Dr. Blondeau was also faced with an uncooperative courier service and the possibility that he himself would be forced to drive the patient's specimen 9 hours for confirmation. As the reality started sinking in, more issues arose.

"There were concerns about the patient's and his family's privacy from the media, and there was the potential for public panic as misinformation was spread," he explained.

"There was also tremendous fear and panic among the staff, with people concerned about their own exposure and the safety of their families. The World Health Organization actually complicated this case by reporting that the patient was positive for malaria," said Dr. Blondeau. "even though the data supporting a diagnosis of malaria was weak at best."

Plans were made for a mobile laboratory that would be dispatched by the federal government to provide critical-care testing, including blood gases, complete blood counts, and polymerase chain reaction–based technology for monitoring any exposed patients, he said.

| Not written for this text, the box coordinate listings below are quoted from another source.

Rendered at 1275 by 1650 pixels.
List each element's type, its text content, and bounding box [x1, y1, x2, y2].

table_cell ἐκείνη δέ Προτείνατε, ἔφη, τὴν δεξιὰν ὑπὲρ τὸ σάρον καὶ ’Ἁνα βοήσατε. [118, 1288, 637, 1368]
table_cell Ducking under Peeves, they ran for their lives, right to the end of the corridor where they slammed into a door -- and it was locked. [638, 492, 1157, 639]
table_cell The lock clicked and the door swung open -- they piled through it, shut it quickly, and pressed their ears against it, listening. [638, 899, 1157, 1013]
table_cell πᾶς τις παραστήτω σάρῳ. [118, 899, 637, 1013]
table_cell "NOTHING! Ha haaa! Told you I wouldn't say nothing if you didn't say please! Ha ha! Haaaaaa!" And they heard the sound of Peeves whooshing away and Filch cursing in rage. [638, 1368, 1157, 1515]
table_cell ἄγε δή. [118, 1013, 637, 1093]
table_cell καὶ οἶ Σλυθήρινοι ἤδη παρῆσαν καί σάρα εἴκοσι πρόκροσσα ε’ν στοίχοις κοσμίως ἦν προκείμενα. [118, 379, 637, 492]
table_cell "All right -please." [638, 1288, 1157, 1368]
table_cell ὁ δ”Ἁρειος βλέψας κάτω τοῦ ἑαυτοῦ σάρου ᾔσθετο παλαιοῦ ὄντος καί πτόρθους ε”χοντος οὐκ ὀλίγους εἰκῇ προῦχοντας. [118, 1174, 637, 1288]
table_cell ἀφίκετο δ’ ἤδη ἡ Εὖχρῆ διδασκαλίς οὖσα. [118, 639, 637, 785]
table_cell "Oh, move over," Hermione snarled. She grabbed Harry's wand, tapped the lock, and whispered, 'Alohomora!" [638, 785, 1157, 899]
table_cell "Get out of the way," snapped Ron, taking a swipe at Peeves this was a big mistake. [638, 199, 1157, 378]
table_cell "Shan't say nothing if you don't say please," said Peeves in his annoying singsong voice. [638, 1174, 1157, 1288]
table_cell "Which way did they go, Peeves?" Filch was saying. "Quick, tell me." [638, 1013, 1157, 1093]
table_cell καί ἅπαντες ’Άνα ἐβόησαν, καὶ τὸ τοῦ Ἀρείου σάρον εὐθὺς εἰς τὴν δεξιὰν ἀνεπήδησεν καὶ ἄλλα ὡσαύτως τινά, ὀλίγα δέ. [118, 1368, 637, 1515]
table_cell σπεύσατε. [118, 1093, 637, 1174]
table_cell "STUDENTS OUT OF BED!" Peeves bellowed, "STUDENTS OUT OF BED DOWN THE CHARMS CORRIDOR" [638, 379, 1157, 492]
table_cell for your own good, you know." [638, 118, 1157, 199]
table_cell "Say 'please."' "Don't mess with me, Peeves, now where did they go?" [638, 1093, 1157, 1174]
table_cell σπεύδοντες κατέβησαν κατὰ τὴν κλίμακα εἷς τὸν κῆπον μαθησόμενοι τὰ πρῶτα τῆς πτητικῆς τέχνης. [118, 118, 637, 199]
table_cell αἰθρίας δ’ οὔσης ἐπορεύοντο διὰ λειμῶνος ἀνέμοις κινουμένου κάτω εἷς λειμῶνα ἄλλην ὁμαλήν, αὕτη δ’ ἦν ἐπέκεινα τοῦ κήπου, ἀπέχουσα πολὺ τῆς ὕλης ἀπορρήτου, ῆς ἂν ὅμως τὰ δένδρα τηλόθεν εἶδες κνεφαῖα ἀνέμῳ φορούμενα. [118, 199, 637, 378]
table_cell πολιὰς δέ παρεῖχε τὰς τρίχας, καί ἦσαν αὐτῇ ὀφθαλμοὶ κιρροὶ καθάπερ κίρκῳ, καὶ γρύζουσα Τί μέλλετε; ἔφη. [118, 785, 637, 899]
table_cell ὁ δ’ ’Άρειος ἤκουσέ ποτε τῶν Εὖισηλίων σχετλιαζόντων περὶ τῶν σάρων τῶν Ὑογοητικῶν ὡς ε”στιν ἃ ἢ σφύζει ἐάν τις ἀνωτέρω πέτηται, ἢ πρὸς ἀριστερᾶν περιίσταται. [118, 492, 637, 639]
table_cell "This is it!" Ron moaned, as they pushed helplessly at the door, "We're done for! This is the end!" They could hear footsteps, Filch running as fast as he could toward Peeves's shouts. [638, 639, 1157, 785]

And then, 24-hours later, lab results showed a negative result for Ebola and the patient's condition was confirmed: Staphylococcus aureus, a methicillin-susceptible strain.

"It was exciting and terrifying," said Dr. Blondeau. "It's an experience I never expected I would live through in my career."

Dr. Blondeau and his team were alerted again last month to another vomiting patient presumed to be on an inbound flight from Senegal. They were much better prepared this time around, "but we're not where we need to be," he stressed.

Dr. Blondeau called for a collaborative laboratory system shared by Canada and the United States. "We cannot do this on our own, and the cost of being prepared will be small compared to the cost of dealing with an outbreak. The reality is we're only the next landing flight away from the first case."

Dr. Mehta and Dr. Blondeau have disclosed no relevant financial relationships.

54th Interscience Conference on Antimicrobial Agents and Chemotherapy (ICAAC). Abstract P1281. Presented September 8, 2014.